→ Task instructions
Copy every one of the records below word for word, and leave the pictures out of your copy.

→ Provided information
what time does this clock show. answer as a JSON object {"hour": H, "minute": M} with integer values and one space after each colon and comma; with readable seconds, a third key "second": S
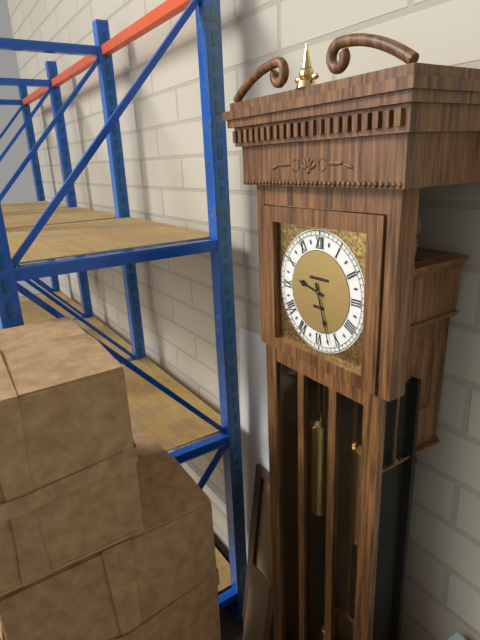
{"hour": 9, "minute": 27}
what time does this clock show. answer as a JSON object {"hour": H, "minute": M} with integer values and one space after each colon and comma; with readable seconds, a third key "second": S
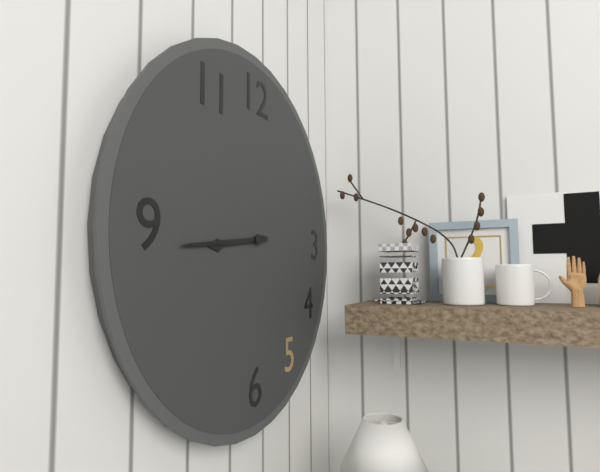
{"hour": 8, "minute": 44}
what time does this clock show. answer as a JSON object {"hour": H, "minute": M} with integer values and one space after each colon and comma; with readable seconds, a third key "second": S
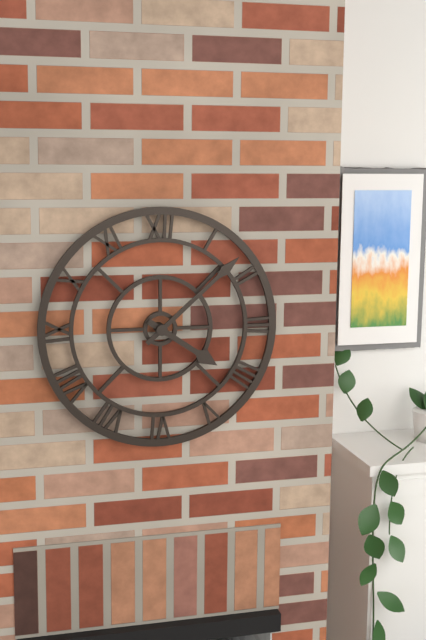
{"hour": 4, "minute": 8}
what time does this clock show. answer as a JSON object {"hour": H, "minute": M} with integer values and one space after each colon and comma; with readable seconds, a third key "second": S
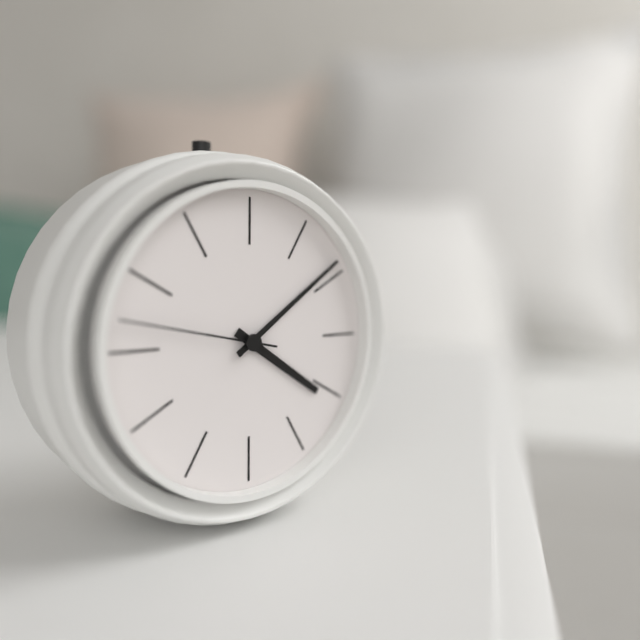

→ Task solution
what time does this clock show. answer as a JSON object {"hour": H, "minute": M} with integer values and one space after each colon and comma; with readable seconds, a third key "second": S
{"hour": 9, "minute": 27}
what time does this clock show. answer as a JSON object {"hour": H, "minute": M} with integer values and one space after each colon and comma; with readable seconds, a third key "second": S
{"hour": 8, "minute": 44}
what time does this clock show. answer as a JSON object {"hour": H, "minute": M} with integer values and one space after each colon and comma; with readable seconds, a third key "second": S
{"hour": 4, "minute": 8}
what time does this clock show. answer as a JSON object {"hour": H, "minute": M} with integer values and one space after each colon and comma; with readable seconds, a third key "second": S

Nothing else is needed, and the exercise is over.